I had very high hopes for this one - the "packaging" looked smooth and polished, and despite a few typos in the scene-setting exposition, the quality of the writing initially seemed pretty good.
Unfortunately I couldn't solve a single one of the puzzles, and there were no in-game hints, either from an actual hint system or from responses to almost-right commands. I got through to the end by means of struggling for a while, peeping at the next few lines of the walkthrough, wondering how on earth anyone could possibly have come up with that solution unprompted, and then starting the cycle over again for the next puzzle.
After the first few go-rounds of this rather boring process, I lost all confidence that the remaining puzzles would be fair; the only thing that kept me going to the end was the thought that it would be unfair to give it a score before I'd finished it.
On the plus side, the plot's more interesting than the usual "get out of the room" one, and there's a definite sense of humour in some of the text (though it would really benefit from a going-over by a native speaker).
As a game, though, this completely failed for me.
All you have to do, as the bumbling sidekick of the gorgeous, muscular Captain McBrawn, is find the World President and warn him of an impending attack - but before you can even get started, you're captured by the Screaming Communists and dumped into a locked, barred room high up in a tower in a mediaeval castle. Unsurprisingly, your task is to get out - though this task isn't actually as simple or as trite as it might sound.

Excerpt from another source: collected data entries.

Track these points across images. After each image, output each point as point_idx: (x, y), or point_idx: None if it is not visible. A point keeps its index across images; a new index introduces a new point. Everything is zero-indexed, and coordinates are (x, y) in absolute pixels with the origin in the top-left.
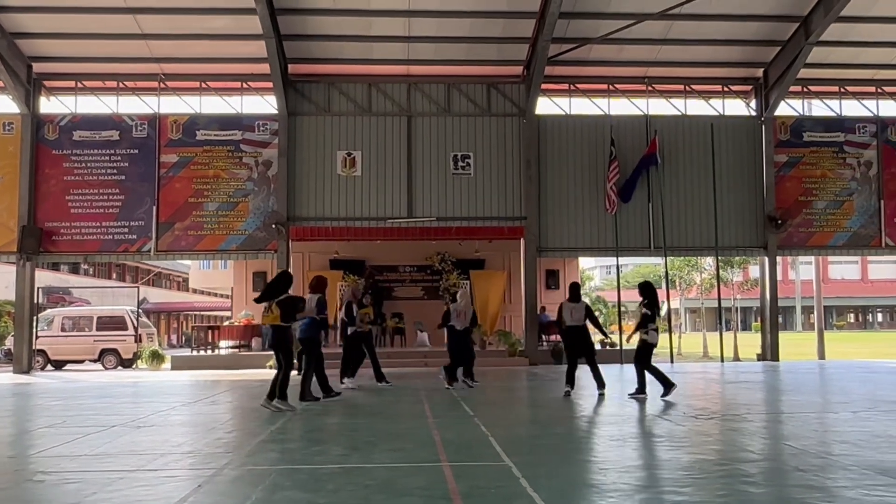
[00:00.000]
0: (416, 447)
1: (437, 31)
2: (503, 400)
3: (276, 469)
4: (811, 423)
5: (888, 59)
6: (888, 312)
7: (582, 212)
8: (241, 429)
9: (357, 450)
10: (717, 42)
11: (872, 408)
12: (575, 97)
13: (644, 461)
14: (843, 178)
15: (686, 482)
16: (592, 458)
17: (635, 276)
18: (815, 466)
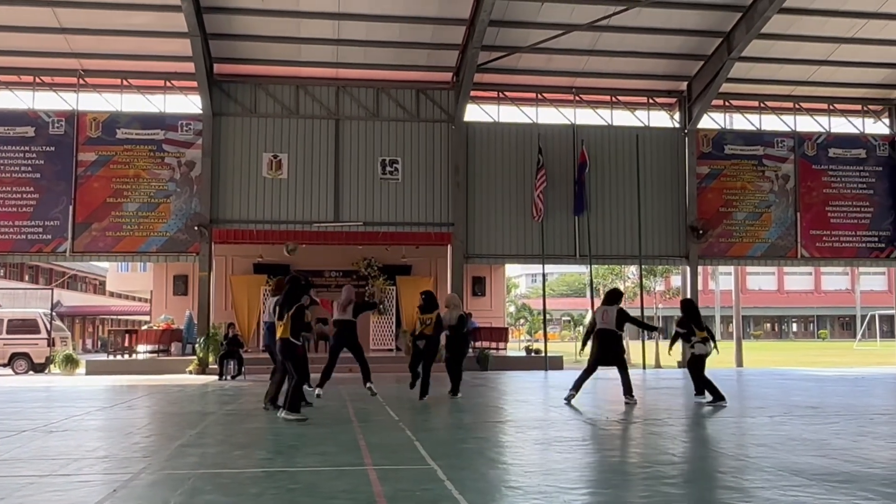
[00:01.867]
0: (341, 451)
1: (367, 35)
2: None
3: (195, 473)
4: (729, 427)
5: (805, 76)
6: (802, 322)
7: (509, 219)
8: (159, 433)
9: (281, 453)
10: (643, 55)
11: (787, 413)
12: (504, 105)
13: (568, 464)
14: (761, 190)
15: (609, 484)
16: (517, 461)
17: (560, 284)
18: (733, 468)
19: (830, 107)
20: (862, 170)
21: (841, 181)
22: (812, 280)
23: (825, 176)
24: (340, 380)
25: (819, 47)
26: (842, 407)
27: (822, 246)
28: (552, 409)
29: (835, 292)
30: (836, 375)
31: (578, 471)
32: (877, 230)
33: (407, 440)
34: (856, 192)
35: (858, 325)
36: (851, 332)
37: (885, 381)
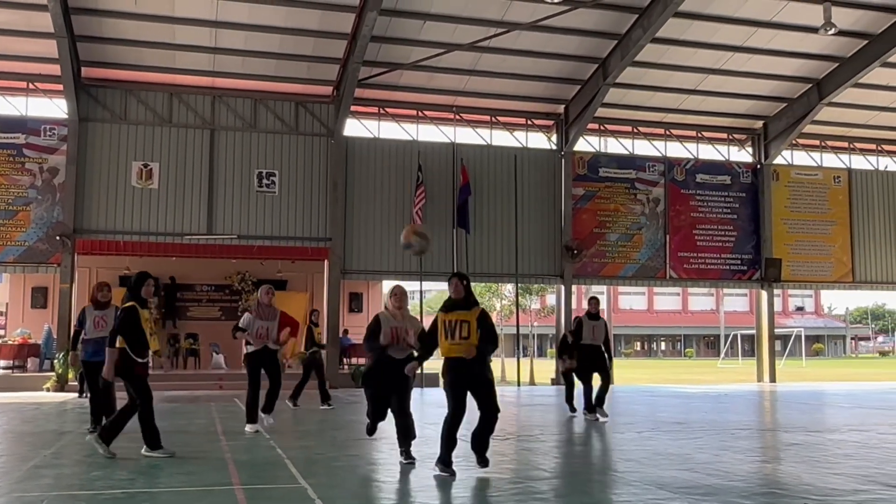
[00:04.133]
0: (207, 470)
1: (245, 45)
2: (300, 422)
3: (49, 496)
4: (599, 442)
5: (676, 104)
6: (670, 341)
7: (388, 235)
8: (10, 454)
9: (143, 474)
10: (523, 77)
11: (655, 428)
12: (384, 121)
13: (441, 481)
14: (633, 212)
15: (482, 500)
16: (390, 479)
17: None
18: (602, 483)
19: (699, 134)
20: (727, 195)
21: (707, 206)
22: (680, 300)
23: (693, 200)
24: (209, 397)
25: (689, 77)
26: (705, 422)
27: (690, 267)
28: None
29: (701, 312)
30: (700, 392)
31: (452, 487)
32: (740, 253)
33: (277, 458)
34: (721, 217)
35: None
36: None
37: (745, 398)
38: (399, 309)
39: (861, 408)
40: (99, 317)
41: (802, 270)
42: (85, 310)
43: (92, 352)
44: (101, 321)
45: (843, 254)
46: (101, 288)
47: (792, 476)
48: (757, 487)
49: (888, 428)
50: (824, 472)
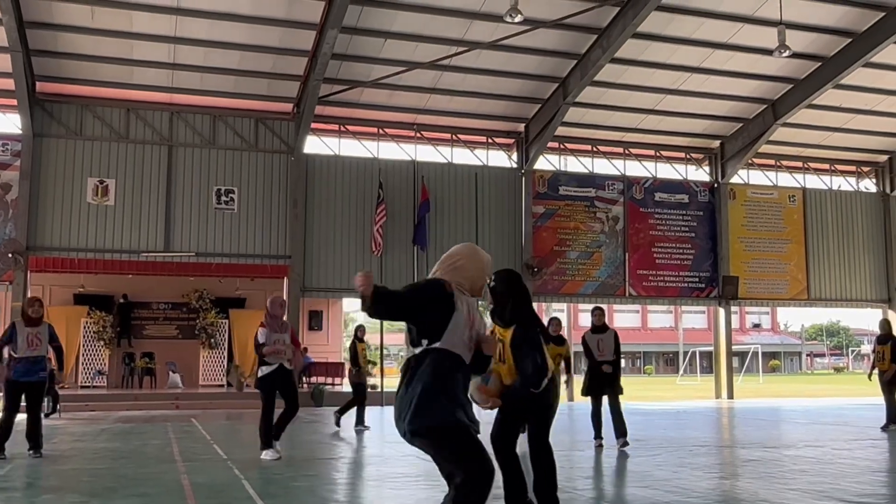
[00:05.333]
0: (163, 492)
1: (205, 61)
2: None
3: None
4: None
5: (634, 124)
6: (630, 358)
7: (348, 253)
8: None
9: (96, 496)
10: (483, 95)
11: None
12: (345, 138)
13: (400, 500)
14: (593, 230)
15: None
16: (350, 499)
17: None
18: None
19: (657, 153)
20: (685, 214)
21: (666, 224)
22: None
23: (651, 219)
24: (165, 417)
25: (647, 97)
26: (664, 439)
27: (648, 285)
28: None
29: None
30: (660, 409)
31: None
32: (698, 271)
33: (234, 479)
34: (679, 235)
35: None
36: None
37: (704, 415)
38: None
39: (816, 424)
40: (32, 335)
41: (759, 288)
42: (14, 325)
43: (23, 371)
44: (35, 339)
45: (799, 271)
46: (32, 303)
47: (749, 492)
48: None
49: (842, 444)
50: (780, 487)
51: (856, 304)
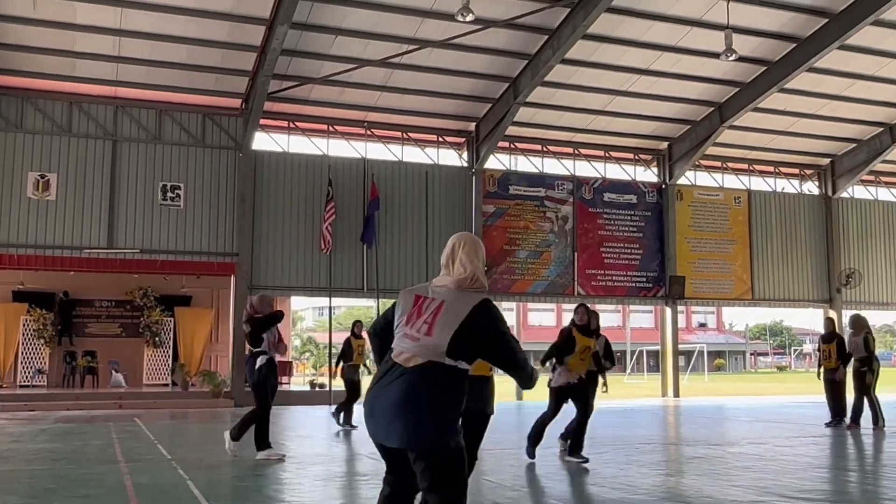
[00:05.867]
0: (105, 493)
1: (151, 55)
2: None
3: None
4: (507, 459)
5: (584, 124)
6: None
7: (296, 251)
8: None
9: (36, 497)
10: (434, 94)
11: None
12: (294, 135)
13: (348, 500)
14: (542, 230)
15: None
16: (297, 498)
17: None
18: (510, 499)
19: (606, 154)
20: (633, 214)
21: (614, 224)
22: None
23: (600, 219)
24: (108, 416)
25: (597, 98)
26: (612, 437)
27: (597, 284)
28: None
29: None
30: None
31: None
32: (645, 271)
33: (179, 480)
34: (627, 235)
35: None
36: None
37: (650, 413)
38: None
39: (759, 421)
40: None
41: (705, 288)
42: None
43: None
44: None
45: (743, 272)
46: None
47: (693, 489)
48: (660, 500)
49: (784, 441)
50: (724, 484)
51: (798, 304)
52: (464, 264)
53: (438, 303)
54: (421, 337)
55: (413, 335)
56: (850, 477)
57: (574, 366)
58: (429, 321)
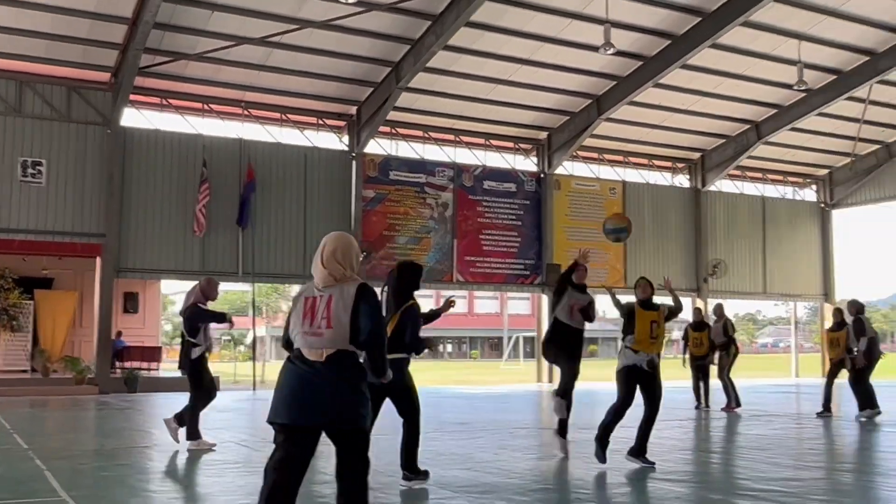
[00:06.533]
0: None
1: (12, 22)
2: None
3: None
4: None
5: (465, 112)
6: (457, 343)
7: (168, 233)
8: None
9: None
10: (315, 76)
11: (438, 429)
12: (167, 112)
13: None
14: (423, 216)
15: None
16: (162, 488)
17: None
18: (383, 484)
19: (487, 142)
20: (512, 202)
21: (494, 212)
22: (466, 303)
23: (480, 206)
24: None
25: (479, 86)
26: (487, 422)
27: (476, 271)
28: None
29: (486, 315)
30: (484, 393)
31: (228, 494)
32: (523, 258)
33: (36, 471)
34: (506, 223)
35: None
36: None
37: (525, 398)
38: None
39: None
40: None
41: None
42: None
43: None
44: None
45: (617, 261)
46: None
47: (565, 472)
48: (533, 484)
49: None
50: (595, 466)
51: None
52: (340, 262)
53: (328, 298)
54: (324, 331)
55: (316, 332)
56: (712, 458)
57: (643, 346)
58: (325, 316)
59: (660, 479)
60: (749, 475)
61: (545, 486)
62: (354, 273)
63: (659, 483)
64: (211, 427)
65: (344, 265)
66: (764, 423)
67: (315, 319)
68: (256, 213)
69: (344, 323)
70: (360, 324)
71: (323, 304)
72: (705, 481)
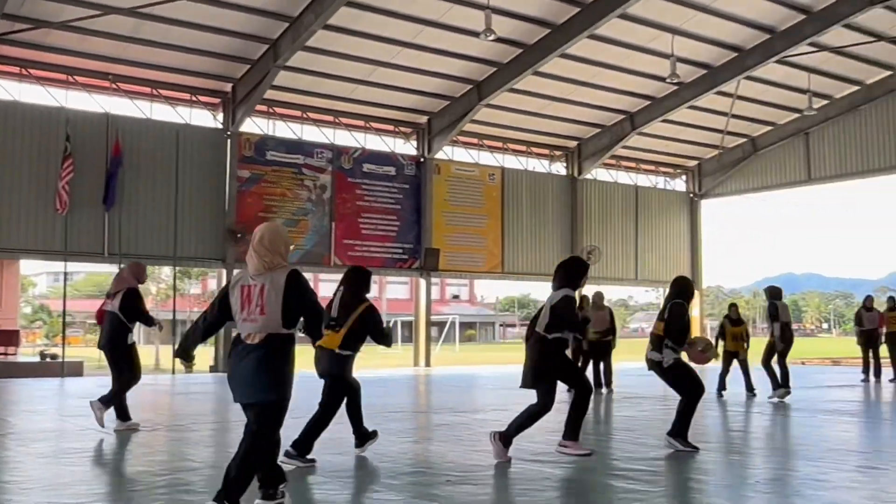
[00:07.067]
0: None
1: None
2: None
3: None
4: None
5: (346, 93)
6: None
7: (27, 210)
8: None
9: None
10: (188, 50)
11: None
12: (27, 83)
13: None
14: (300, 198)
15: (120, 497)
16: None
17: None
18: None
19: (367, 124)
20: (391, 186)
21: (373, 195)
22: None
23: (359, 189)
24: None
25: (359, 67)
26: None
27: (354, 255)
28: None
29: None
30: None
31: (87, 484)
32: (402, 242)
33: None
34: (385, 207)
35: None
36: None
37: (402, 382)
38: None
39: (504, 389)
40: None
41: (458, 261)
42: None
43: None
44: None
45: (495, 246)
46: None
47: (438, 455)
48: (405, 467)
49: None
50: (467, 449)
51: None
52: (270, 251)
53: (260, 286)
54: (258, 318)
55: (251, 318)
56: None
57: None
58: (259, 304)
59: (530, 461)
60: (617, 455)
61: (417, 470)
62: (283, 260)
63: (529, 465)
64: (70, 414)
65: (272, 252)
66: (633, 405)
67: (250, 307)
68: (124, 192)
69: (276, 309)
70: (296, 307)
71: (256, 292)
72: (575, 462)
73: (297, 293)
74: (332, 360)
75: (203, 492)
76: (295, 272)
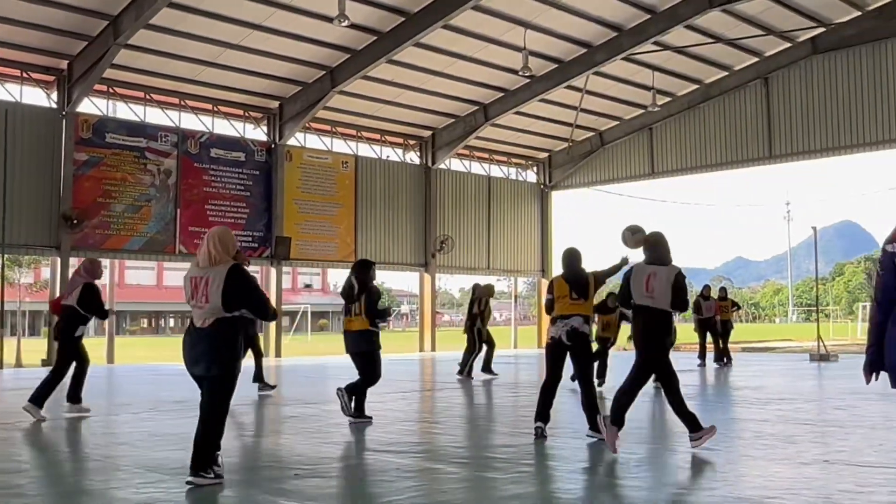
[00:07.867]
0: None
1: None
2: None
3: None
4: (92, 427)
5: (192, 75)
6: (180, 318)
7: None
8: None
9: None
10: (18, 23)
11: (153, 408)
12: None
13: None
14: (143, 183)
15: None
16: None
17: None
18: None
19: (215, 108)
20: (241, 172)
21: (221, 181)
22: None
23: (206, 175)
24: None
25: (207, 48)
26: None
27: (200, 242)
28: None
29: None
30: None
31: None
32: (252, 230)
33: None
34: (234, 193)
35: None
36: None
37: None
38: None
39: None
40: None
41: (311, 249)
42: None
43: None
44: None
45: (348, 235)
46: None
47: (286, 448)
48: (251, 462)
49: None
50: (317, 442)
51: (398, 266)
52: (217, 250)
53: (206, 278)
54: (204, 305)
55: (200, 305)
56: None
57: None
58: (204, 293)
59: (381, 451)
60: (467, 443)
61: (267, 464)
62: (228, 257)
63: (380, 455)
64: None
65: (223, 252)
66: (484, 392)
67: (197, 296)
68: None
69: (217, 298)
70: (236, 296)
71: (203, 283)
72: (426, 451)
73: (236, 284)
74: (361, 339)
75: (32, 495)
76: (236, 266)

It took me a little while to get started on this one, mainly because of "guess the verb" problems - and these problems persisted throughout the game, making it harder, more frustrating, and less fun than it really needed to be. A little fleshing-out of the rather sparse descriptions of some of the items might have helped too.

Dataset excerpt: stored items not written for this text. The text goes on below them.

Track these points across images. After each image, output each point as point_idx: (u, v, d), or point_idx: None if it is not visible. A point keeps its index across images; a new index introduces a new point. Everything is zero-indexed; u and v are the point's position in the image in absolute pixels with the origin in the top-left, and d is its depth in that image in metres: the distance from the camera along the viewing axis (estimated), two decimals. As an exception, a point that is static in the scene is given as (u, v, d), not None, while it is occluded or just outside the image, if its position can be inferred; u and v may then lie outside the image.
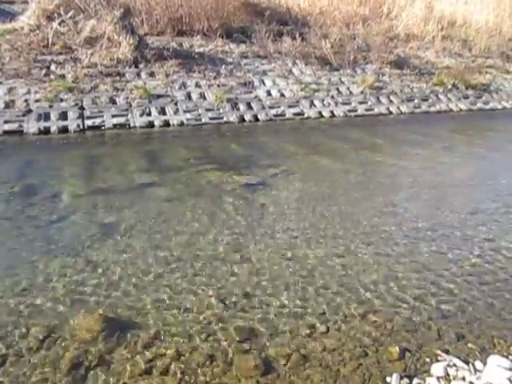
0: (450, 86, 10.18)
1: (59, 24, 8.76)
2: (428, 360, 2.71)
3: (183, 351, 2.71)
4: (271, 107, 8.32)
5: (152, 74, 8.48)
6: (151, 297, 3.20)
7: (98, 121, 7.10)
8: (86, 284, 3.31)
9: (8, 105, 7.04)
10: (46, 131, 6.77)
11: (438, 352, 2.76)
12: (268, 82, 9.02)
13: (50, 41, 8.50)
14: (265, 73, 9.32)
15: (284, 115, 8.25)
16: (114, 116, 7.26)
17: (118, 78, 8.14)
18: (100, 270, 3.48)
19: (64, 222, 4.22)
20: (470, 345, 2.85)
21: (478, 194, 5.36)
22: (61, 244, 3.83)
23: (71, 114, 7.12)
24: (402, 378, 2.55)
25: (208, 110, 7.90)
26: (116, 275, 3.43)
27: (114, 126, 7.12)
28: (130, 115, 7.36)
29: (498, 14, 13.37)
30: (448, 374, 2.57)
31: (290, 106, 8.47)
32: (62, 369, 2.55)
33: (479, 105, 10.01)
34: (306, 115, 8.38)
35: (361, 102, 9.06)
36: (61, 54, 8.42)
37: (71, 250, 3.75)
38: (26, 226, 4.11)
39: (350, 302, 3.22)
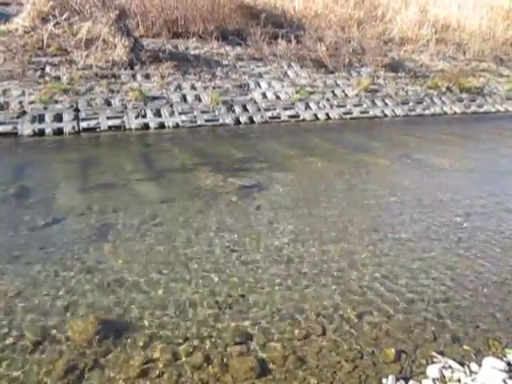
0: (444, 89, 10.26)
1: (54, 26, 8.74)
2: (424, 362, 2.71)
3: (179, 354, 2.70)
4: (267, 109, 8.34)
5: (147, 76, 8.48)
6: (146, 299, 3.18)
7: (93, 123, 7.09)
8: (80, 286, 3.29)
9: (2, 106, 7.01)
10: (41, 133, 6.74)
11: (434, 354, 2.77)
12: (263, 85, 9.04)
13: (45, 42, 8.48)
14: (260, 75, 9.34)
15: (279, 117, 8.27)
16: (109, 118, 7.24)
17: (113, 79, 8.13)
18: (95, 273, 3.46)
19: (58, 224, 4.20)
20: (465, 346, 2.86)
21: (473, 196, 5.39)
22: (55, 246, 3.81)
23: (66, 116, 7.10)
24: (397, 379, 2.55)
25: (203, 112, 7.91)
26: (111, 278, 3.41)
27: (110, 127, 7.11)
28: (125, 117, 7.35)
29: (491, 18, 13.50)
30: (443, 376, 2.58)
31: (285, 109, 8.49)
32: (57, 372, 2.53)
33: (473, 108, 10.09)
34: (301, 117, 8.41)
35: (356, 105, 9.11)
36: (56, 55, 8.40)
37: (66, 252, 3.72)
38: (20, 229, 4.08)
39: (346, 304, 3.22)
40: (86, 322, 2.90)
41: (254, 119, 8.05)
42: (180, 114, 7.73)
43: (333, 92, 9.34)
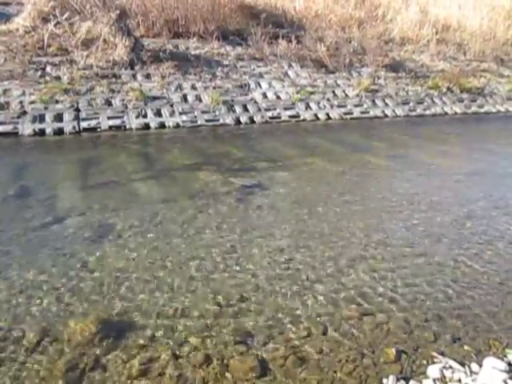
0: (444, 90, 10.25)
1: (55, 25, 8.74)
2: (424, 362, 2.71)
3: (179, 353, 2.70)
4: (267, 109, 8.34)
5: (148, 76, 8.48)
6: (147, 299, 3.18)
7: (93, 122, 7.09)
8: (81, 286, 3.29)
9: (3, 106, 7.01)
10: (42, 133, 6.74)
11: (434, 354, 2.77)
12: (264, 85, 9.04)
13: (46, 42, 8.48)
14: (261, 75, 9.34)
15: (280, 117, 8.27)
16: (109, 118, 7.25)
17: (113, 79, 8.13)
18: (96, 272, 3.46)
19: (59, 224, 4.20)
20: (465, 347, 2.86)
21: (474, 198, 5.39)
22: (56, 246, 3.81)
23: (67, 116, 7.10)
24: (398, 379, 2.55)
25: (204, 112, 7.91)
26: (112, 277, 3.41)
27: (110, 127, 7.11)
28: (125, 117, 7.35)
29: (492, 18, 13.48)
30: (444, 376, 2.58)
31: (285, 109, 8.49)
32: (58, 372, 2.53)
33: (474, 108, 10.08)
34: (301, 117, 8.40)
35: (356, 105, 9.10)
36: (56, 55, 8.40)
37: (66, 252, 3.72)
38: (20, 229, 4.08)
39: (346, 304, 3.22)
40: (87, 321, 2.90)
41: (255, 119, 8.05)
42: (180, 113, 7.73)
43: (333, 92, 9.34)
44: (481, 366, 2.64)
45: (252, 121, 8.01)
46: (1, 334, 2.79)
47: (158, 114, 7.62)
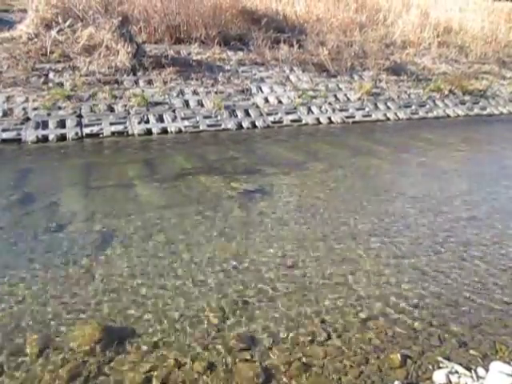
0: (446, 92, 10.24)
1: (57, 32, 8.78)
2: (430, 367, 2.69)
3: (183, 360, 2.69)
4: (269, 114, 8.35)
5: (150, 82, 8.50)
6: (150, 305, 3.17)
7: (96, 129, 7.11)
8: (84, 293, 3.28)
9: (6, 113, 7.04)
10: (45, 139, 6.76)
11: (440, 359, 2.75)
12: (265, 89, 9.05)
13: (48, 49, 8.52)
14: (262, 80, 9.36)
15: (282, 122, 8.27)
16: (112, 124, 7.26)
17: (116, 85, 8.16)
18: (98, 279, 3.46)
19: (62, 230, 4.20)
20: (471, 351, 2.83)
21: (477, 200, 5.36)
22: (58, 253, 3.81)
23: (69, 122, 7.12)
24: (403, 385, 2.53)
25: (206, 117, 7.92)
26: (114, 284, 3.40)
27: (112, 133, 7.12)
28: (128, 123, 7.37)
29: (493, 21, 13.48)
30: (450, 381, 2.55)
31: (287, 113, 8.49)
32: (61, 380, 2.52)
33: (476, 110, 10.06)
34: (303, 122, 8.40)
35: (358, 109, 9.10)
36: (59, 62, 8.44)
37: (69, 258, 3.72)
38: (23, 235, 4.08)
39: (350, 309, 3.20)
40: (90, 328, 2.89)
41: (257, 124, 8.05)
42: (182, 119, 7.74)
43: (335, 96, 9.34)
44: (487, 370, 2.61)
45: (254, 125, 8.01)
46: (3, 342, 2.79)
47: (160, 119, 7.64)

The hint system also broke down at one point, giving me the same hint over and over again for a problem that I'd already solved, so I eventually had to resort to the walkthrough.
I didn't really enjoy this game, and that's basically down to the implementation. The constant "you can't do that" stuff made it really frustrating to play - so frustrating that I don't want to play it again to find the optional bits that I missed. This is a real shame; it could be so much better. I do hope the author makes a second release that addresses these issues, since there's a good game in here struggling to get out.
Bad Toast is essentially a puzzle game with a bolted-on and entirely irrelevant backstory. The title refers to a "toast" you made at a dinner party the night before - apparently your host took it the wrong way, since you've woken up in a dungeon.
Your task, obviously, is to escape. You do this by solving a single, very easy puzzle, and once you've done that the game essentially just stops. I gave it a second play-through, deliberately getting the puzzle solution wrong, and discovered that the solution is hardcoded (though it could have been randomised without too much trouble) and as soon as you make one wrong move the game is immediately over, so even if the puzzle was nontrivial you could solve it relatively quickly by trial and error alone.
There's pretty much no attempt to implement anything other than the five switches needed to solve the puzzle. There's very little of substance here at all, in fact. The best thing I can say about this game is that the spelling and grammar were mostly OK.